Posted: Sat Mar 13, 2010 3:03 pm
by Buggerific
Hi all,
I have an icom UHF in my zook, I'm getting about a car-length range out of it at the moment... I think it worked on the way home when I bought the car but I've since put on an alloy bar.
I've checked the connection of the cable from the plug to the base of the antenna and all is fine, I've tried a different whip on it with no success...
Do most, or some, antennas need to ground themselves through the bar and could this be my problem because the alloy bar doesn't conduct?
I appreciate any feedback!
Posted: Sat Mar 13, 2010 3:21 pm
by thehanko
yes some antennas grount through their mount, try a seperate wire back to the body, front under the antenna mount.
Posted: Sat Mar 13, 2010 4:49 pm
by T_Diesel
By the sounds of it, your antenna is "ground dependant" which is why it's not working with the change of bull bar. As suggested, find a suitable ground and wire your ground back to somewhere suitable.
I would also check the continuity across your coaxwith a multi-meter to make sure you have no leakage anywhere along the coax aswell.
Posted: Sat Mar 13, 2010 5:39 pm
by Buggerific
Yeah I have checked the continuity from the plug end to the base of the antenna and all is fine on both the pin and the ring and i've checked for continuity between the pin and the ring and they're not shorted out so that should be fine...

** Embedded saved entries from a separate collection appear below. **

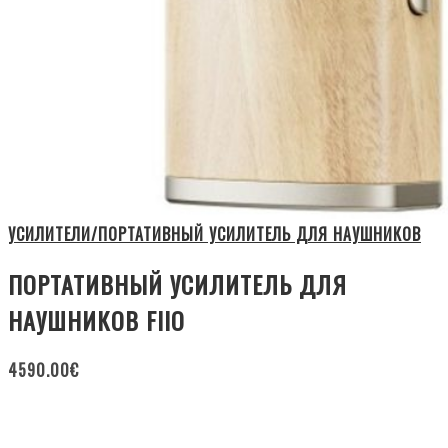
УСИЛИТЕЛИ/ПОРТАТИВНЫЙ УСИЛИТЕЛЬ ДЛЯ НАУШНИКОВ
ПОРТАТИВНЫЙ УСИЛИТЕЛЬ ДЛЯ
НАУШНИКОВ FIIO
4590.00
€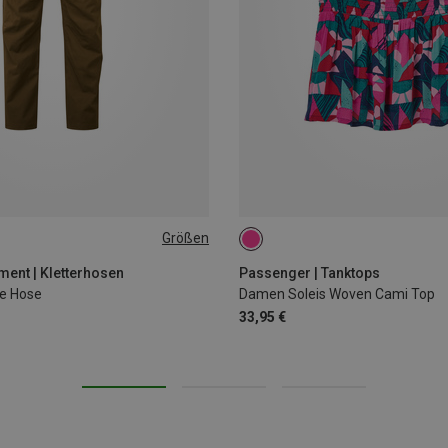
Größen
XXL
XS
L
ent | Kletterhosen
Passenger | Tanktops
e Hose
Damen Soleis Woven Cami Top
33,95 €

Will try a ground cable when it's not raining!
Cheers!
Posted: Sat Mar 13, 2010 7:46 pm
by mike_nofx
aluminium is a conductor by the way!
Posted: Sat Mar 13, 2010 10:13 pm
by MrGrim
ive been a CB/ham operator for nearly 3 decades
1st metal is metal alloy, steel, copper, brass, lead, ect it will all ground
( running a ground wire from the base to a ground point will incept harmonics not good !!! )
2nd you need to chech your coax at the plug end for :-
A- no short from pin to outer of plug
B- pin shows circut to antenna base thread
C- the outer does show circut to ground at both ends
D- 99% of all UHF Antennas are ground dependant unless marine they are co ground dependant or independant and normaly white
you have two other options replace the coax set there around $15-$20 or have a comms store check the SWR standing wave ratio
with a meter this will diiagnose if its the coax or the radio and re signal with out even the coax pluged in you should still get at least 20-100 mtr signal
(not recomended to transmit for long periods as its harmful to the radio but helpful to just test to check if radio has a problem with out test equipment)
still have any problems you can pm me ill try to help further
Cheers
Mark
Posted: Mon Mar 15, 2010 4:22 pm
by Buggerific
As mentioned earlier, I have checked coax cable and all is good... The bar does conduct, I've now tested for that. Thought it was a valid question though.
Put a different radio in to test with all the same cables and it worked fine so there seems to be some sort of fault within my radio unit.
Receives better than it transmits but still not a good range at all.
Does anyone know if a radio repairer in Sydney... Preferably northern beaches/north shore?
Posted: Tue Mar 16, 2010 7:22 pm
by Buggerific
So...
Pulled the unit out today to find some sort of oil over the outside of it... So I opened it up, there was a little but if oil on the inside and one of the capacitors (or something similar) has exploded. Damn.
So I am now looking for a radio repairer to take it to.